In this case for example, I would have to admit that beauty was probably in the eye of the beholder. It was part of the stump of a fire damaged Huon pine on sale in the ‘irregular bits’ box of  wood dealer Trevor Gaskell’s stand at the Maleny Wood Show. At first the only redeeming feature seemed to the zig-zag lines at the base that hinted at the possibility of  fiddleback – an attractive grain pattern that arises from stresses that distort the growing tree. I had also heard that Huon pine was very good to carve and was a favourite with boat builders because of its water and marine pest resistance, but as I had never worked with it before, it seemed a good opportunity to experiment.

….and turning it round, the graceful backward sweep of the piece raised the possibility that a semi-abstract torso might be lurking in there somewhere,

Scraping off some of surface grime and weathering showed that most of the wood beneath was healthy enough,  although there were a few central fissures that might run deep and force a change of plan later on.
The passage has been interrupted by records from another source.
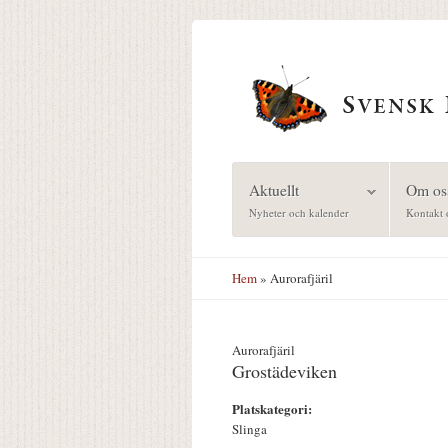
Hoppa till huvudinnehåll
Aktuellt
Om os
Nyheter och kalender
Kontakt 
Hem
» Aurorafjäril
Aurorafjäril
Grostädeviken
Platskategori:
Slinga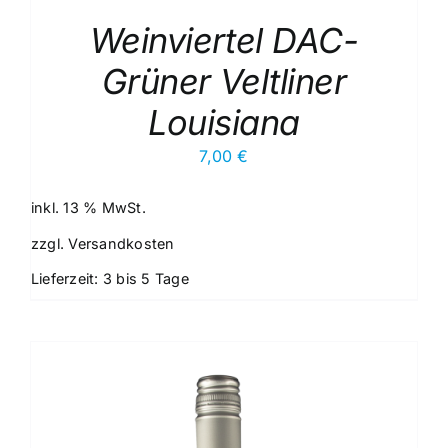
Weinviertel DAC-
Grüner Veltliner
Louisiana
7,00
€
inkl. 13 % MwSt.
zzgl.
Versandkosten
Lieferzeit:
3 bis 5 Tage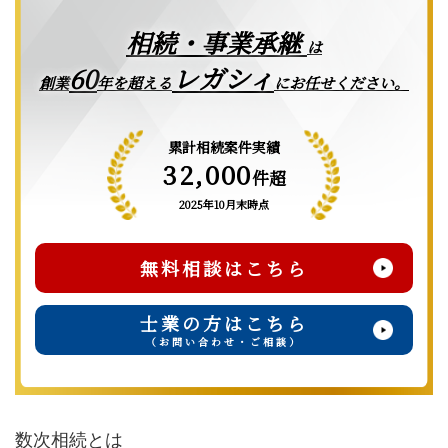
相続・事業承継
は
レガシィ
60
創業
年を超える
にお任せください。
累計相続案件実績
32,000
件超
2025年10月末時点
無料相談はこちら
士業の方はこちら
（お問い合わせ・ご相談）
数次相続とは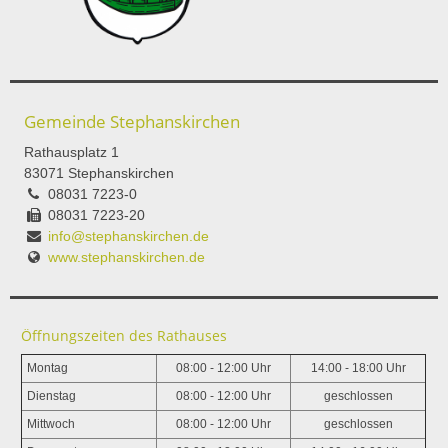
Gemeinde Stephanskirchen
Rathausplatz 1
83071 Stephanskirchen
08031 7223-0
08031 7223-20
info@stephanskirchen.de
www.stephanskirchen.de
Öffnungszeiten des Rathauses
Montag
08:00 - 12:00 Uhr
14:00 - 18:00 Uhr
Dienstag
08:00 - 12:00 Uhr
geschlossen
Mittwoch
08:00 - 12:00 Uhr
geschlossen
Still, this is all part of the fun of carving irregular but interesting wood – you never quite know what’s going to emerge – sometimes a pleasing set of surfaces and curves  – or sometimes just  a small unsightly lump and a large pile of wood chips !

In the event, I thought that this would be the fate of this piece after I had removed all the rough and damaged wood. The central crevasse became progressively wider and wider, and deeper and deeper, until it ran right through from front to back, distorting my imagined torso into a shape that would have taken the talents of Henry Moore to make attractive.  I  therefore didn’t bother taking any more photos as I thought it would all end up as garden mulch. But then a new possibility arose, phoenix-like, from the chips,  as not one, but two torsos began to show themselves, haughtily intertwined like dancers in a paso doble. 
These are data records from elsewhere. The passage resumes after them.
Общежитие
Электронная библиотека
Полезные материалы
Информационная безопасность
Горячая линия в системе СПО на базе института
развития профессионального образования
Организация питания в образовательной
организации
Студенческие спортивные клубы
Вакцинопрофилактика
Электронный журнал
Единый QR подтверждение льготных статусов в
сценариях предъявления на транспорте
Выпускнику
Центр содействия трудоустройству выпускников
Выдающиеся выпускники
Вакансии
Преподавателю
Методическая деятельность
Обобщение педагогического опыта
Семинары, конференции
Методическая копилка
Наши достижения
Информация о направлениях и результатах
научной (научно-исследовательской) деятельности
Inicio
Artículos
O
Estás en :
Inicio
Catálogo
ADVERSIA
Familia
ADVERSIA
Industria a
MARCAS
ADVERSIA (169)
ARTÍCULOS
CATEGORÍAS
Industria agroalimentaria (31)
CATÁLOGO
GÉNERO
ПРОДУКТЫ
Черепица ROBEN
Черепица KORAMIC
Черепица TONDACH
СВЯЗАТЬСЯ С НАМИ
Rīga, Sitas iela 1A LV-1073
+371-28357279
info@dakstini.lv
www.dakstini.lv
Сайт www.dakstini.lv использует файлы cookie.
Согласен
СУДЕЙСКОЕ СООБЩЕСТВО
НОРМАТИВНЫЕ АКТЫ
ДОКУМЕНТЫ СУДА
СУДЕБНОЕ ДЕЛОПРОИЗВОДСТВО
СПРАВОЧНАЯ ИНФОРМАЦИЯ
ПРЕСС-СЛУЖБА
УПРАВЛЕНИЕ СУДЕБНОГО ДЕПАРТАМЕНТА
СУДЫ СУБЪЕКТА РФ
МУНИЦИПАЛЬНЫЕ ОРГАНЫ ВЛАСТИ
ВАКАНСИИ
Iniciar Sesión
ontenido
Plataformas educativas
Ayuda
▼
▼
This picture shows the end result…











….with  the hoped for fiddleback  also showing up.










One of the other great pleasures of working with Huon pine is its fragrance due to the release of the volatile oil, methyl eugenol. This obviously also delights the local fruit flies which, as shown below,  land  on the wood and won’t budge even when the chisel blade is within millimeters.

They seem stoned, or more probably smitten, as this oil is apparently a pheromone with potent aphrodisiac properties. This fools the male fruit flies into thinking that a particularly  alluring female is somewhere nearby. Rather unsportlngly , this weakness is exploited by citrus growers by mixing it with insecticide in fruit fly traps.



The other remarkable feature of Huon pine is how it grows and propagates. It’s now quite rare for three reasons – it is only found in one place – around the Huon river is south west Tasmania; it grows very slowly – only increasing the diameter of its trunk by about 1 mm  a year, and, the biggest survival risk of all – it is coveted by humans for boats, furniture and carving. Although it can reproduce by seeding, it more usually  spreads by vegetative or clonal processes. This is a property it shares with only a few other trees such as the bristle cone pine and the aspen found in the USA. Undisturbed, these genetically identical clumps of Huon pine stay around a long time – on average around 1000 years. One all-male stand of trees all with identical DNA was recently found at Mount Read  that  is reckoned to be over 10,000 years old.

Fortunately what remains, especially the naturally fallen timber, is now being carefully conserved and marketed in a way that accommodates demand, and inhibits illegal logging. A video shows this water born salvage program in action

All this raised an interesting thought. The starting piece was clearly only a small part of the original trunk – perhaps split off in a storm, or in a forest fire, or when felled by timber cutters.  From this I made a rough estimate that the original diameter of the tree was probably about 900 mm. So this paso doble duo may have been waiting to strut onto the dance floor for the better part of a millenium .

I usually inscribe my name, the type of the wood, and the year that the piece was produced on the  underside of the base. Perhaps for Huon pine from now on  there should be two numbers : “Year of discovery” and “Estimated time in hiding.”